I get a lot of mail from PR companies.
Much of it is completely useful and valid information, considering I write for a design magazine, some of it tasteless and tacky solicitation, and the rest absolute garbage. Every once in a while, however, a gem appears amongst my daily barrage of e-mails that opens my eyes and steals me away into inspirationville for a brief moment. RitaSue Siegel, of New York-based design recruiting firm RitaSue Siegel Resources, recently sent out an article
via mass e-mail that caught my attention. Titled "An Aristocracy of Our Own," the article speaks of the impact a design leader (emphasis on the word leader here) can have on a business, versus seeking a collection of doers. Creative thinking is the secret to success in this industry, and in the world at large these days. In a swimming pool full of rapidly rising computer technology, unless a safety net of inspired ideas and actionable performance can keep you afloat, you'll drown. Says Siegel:
"Technology can replace a check-out clerk in a supermarket, but not a design leader who can proselytize design thinking to people throughout a company. Machines can log deposits and dispense cash, but cannot conceive of a brand identity or design an easy-to-understand way to enable consumers to manage their finances online. Technology also relieves a retail clerk from making transactions to making interactions by helping customers on the floor, becoming a critical element of experiential branding."
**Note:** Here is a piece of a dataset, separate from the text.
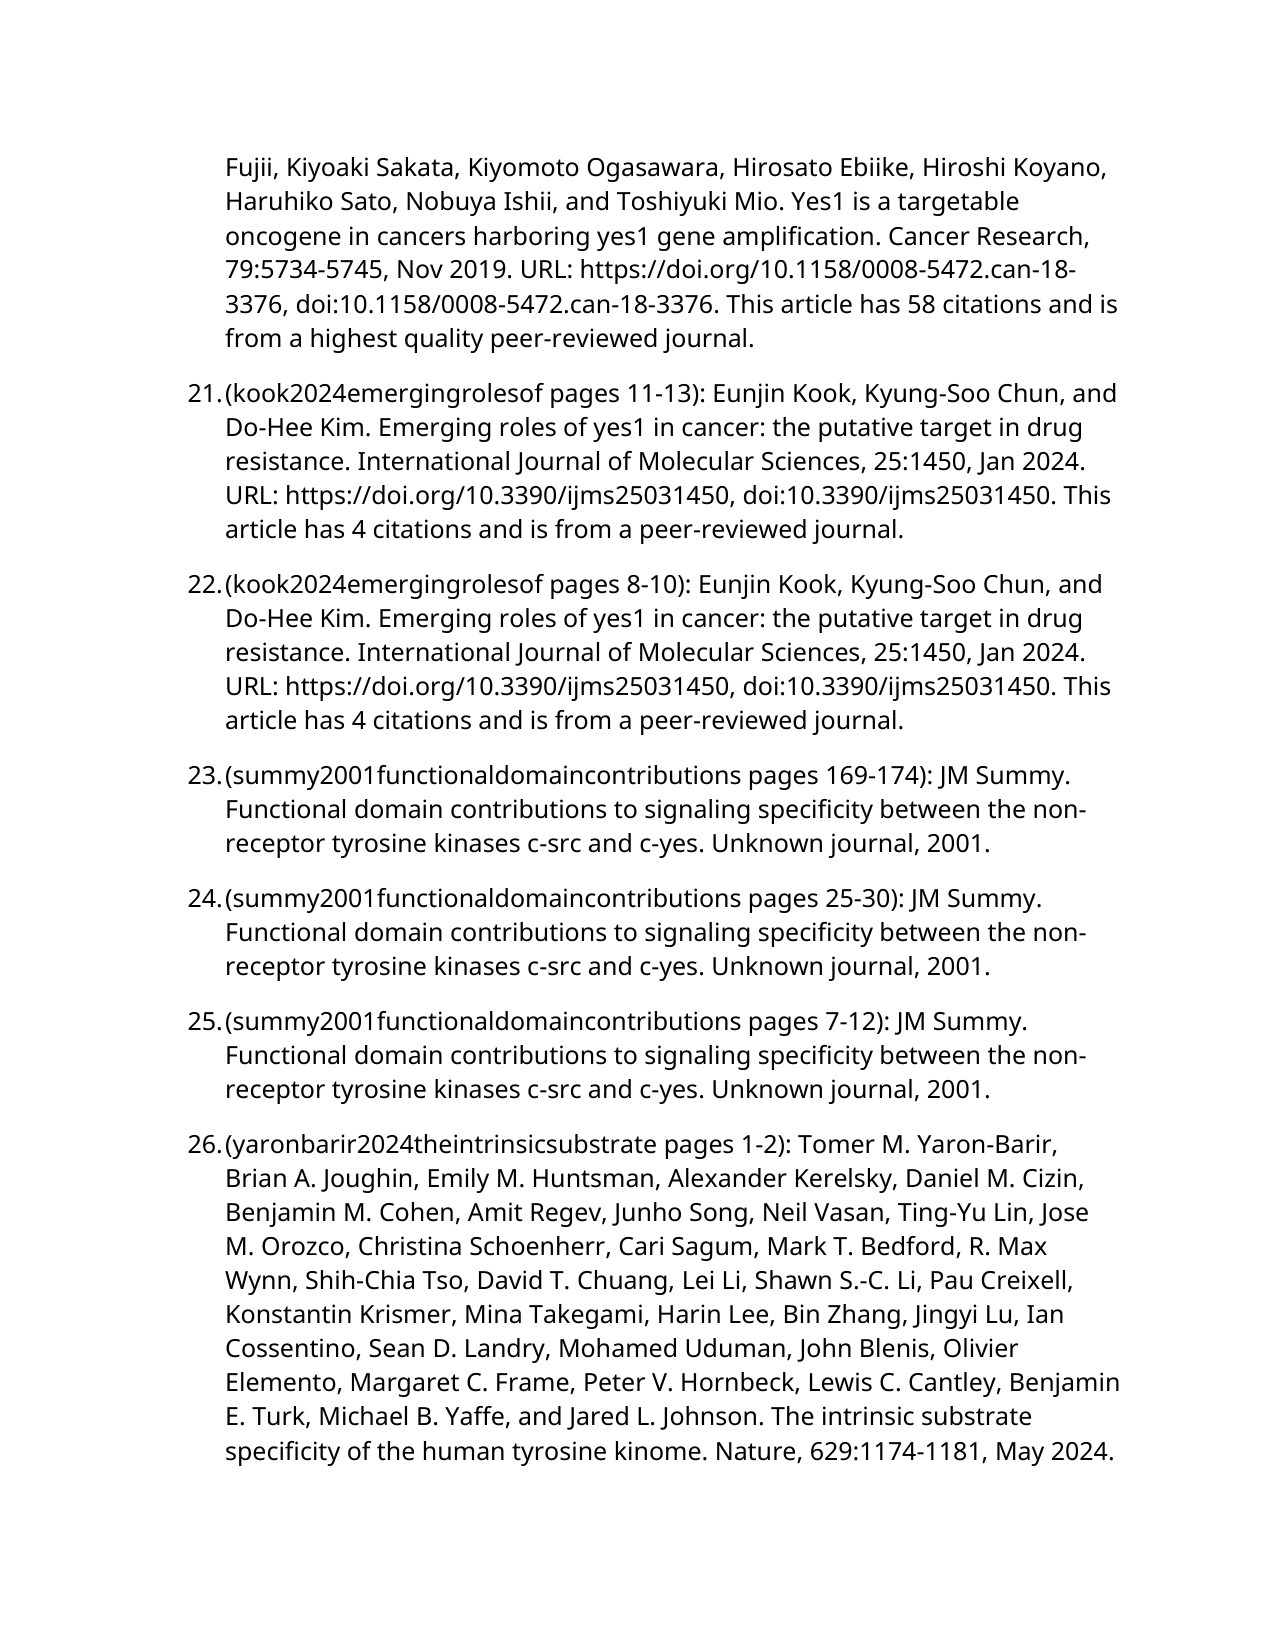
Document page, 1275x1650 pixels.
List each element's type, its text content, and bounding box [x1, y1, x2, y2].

Siegel goes on to talk about the experiential type of knowledge path that each designer must pursue throughout his/her career to rise to the much-coveted peak of Design Aristocracy. You have to make mistakes. Learn from them. Grow.
At the end of the piece, Siegel defends her stance:
"Recently I’ve been accused of being “aspirational” in my writing, meaning that things out there are not as I write about them but how I want them to be. E-mailers and callers ask for a list of companies that consider design to be an essential function (and those companies that are working on it), because they can’t find any. How about Nike, Apple of course, Citigroup, JCI, Kohler, Whirlpool, Samsung, BenQ, Motorola, TTI, Microsoft, Procter & Gamble, Symbol Technologies and Nissan for starters?"
Or Whole Foods, Target and Prada? Can anyone think of any others? I've got a rolodex scrolling through my head right now. Seems to me the era of the Design Aristocracy is only in its infant years of a long and prosperous life.